I need some boots – Va’et’channan
The Alenu prayer contains a verse from this week’s portion, ”Know therefore this day and take it to heart that the Lord is God in heaven above and on the earth beneath: there is no other” (Deut. 4:39).
Thinking of this verse, a Chassidic teacher, Rabbi Simchah Bunim, told the following parable.
A son rebelled against his father, the king, and was sent into exile. After some time the king calmed down and commanded his messengers to find the young man and look after him. Eventually a messenger found him, barefoot and dressed in rags, drinking and dancing in a tavern.
The messenger said, “I have been sent by the king to find you and give you whatever you need. What can I do for you?”

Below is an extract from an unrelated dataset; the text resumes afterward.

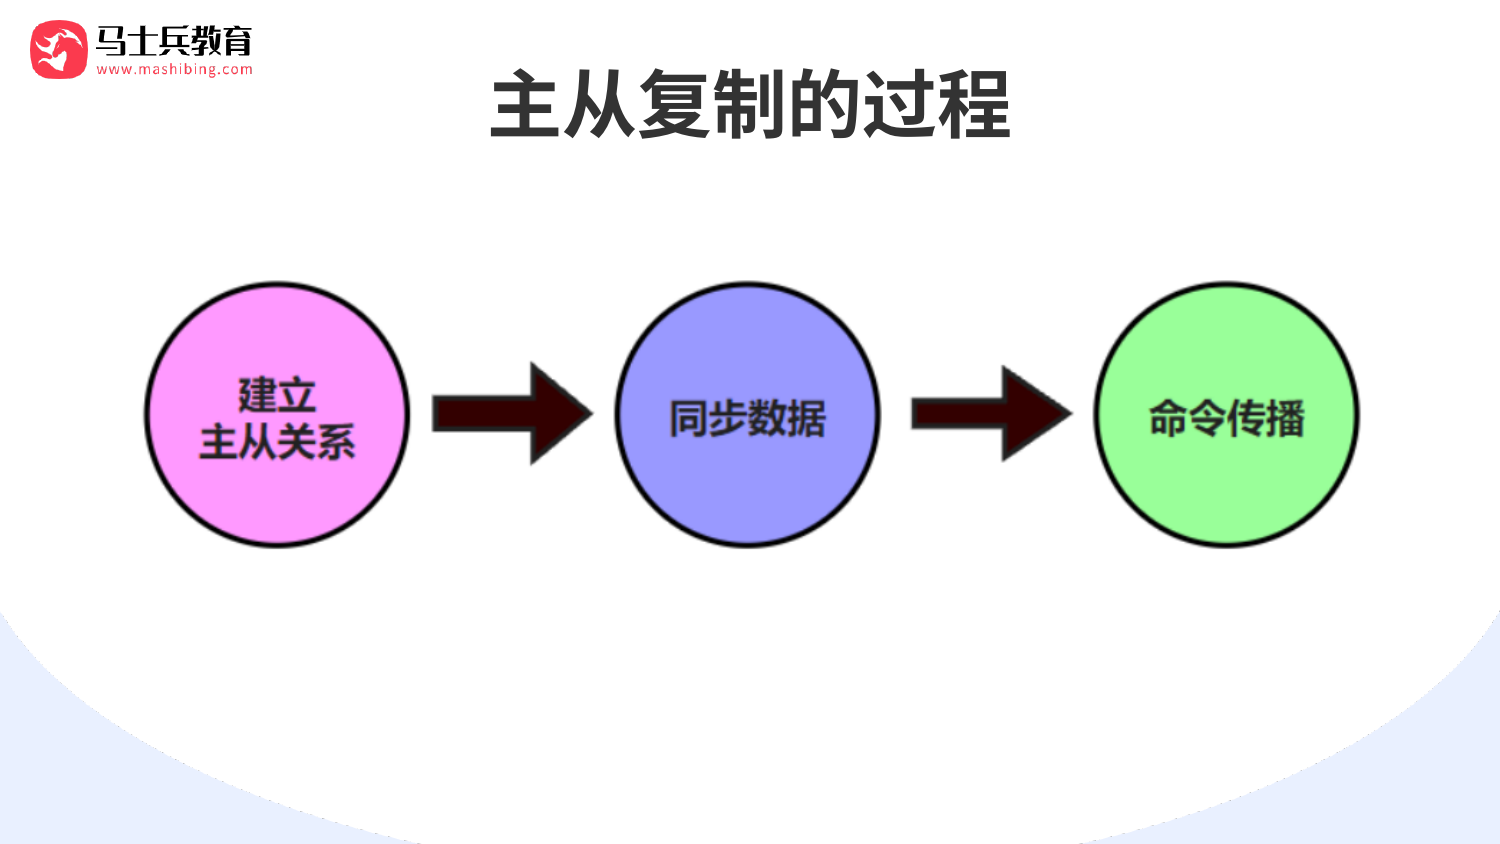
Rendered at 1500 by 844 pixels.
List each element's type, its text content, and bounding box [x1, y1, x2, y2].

The young man burst into tears and said, “I really need some warm clothes and a pair of boots – that would keep me going!”
What a pity, said Rabbi Simchah Bunim; the boy could have said, “I would love to see my father again and to be brought back home” – but all he could think of were boots and shirts and trousers.
That’s how it is with us – we concern ourselves with the little material things and forget about coming back to God and receiving the Divine favour again…
The rabbi was, however, more than a preacher and admonisher. He added, “When man is estranged from God, God too is estranged from man.”
One might almost say that without His creature, man, God is, as it were, not God. A king is no king without subjects; a teacher is not a teacher without pupils; a doctor is not a doctor without patients.
God needs man – not merely because, in the words of a High Holyday poem, v’avita t’hillah, “You desire praise” – but because God’s nature is to be a loving parent, and without children there cannot be a parent.
It is not good for man to be in exile from God; nor is it good for the Divine Presence, the Sh’chinah, to be in exile from man.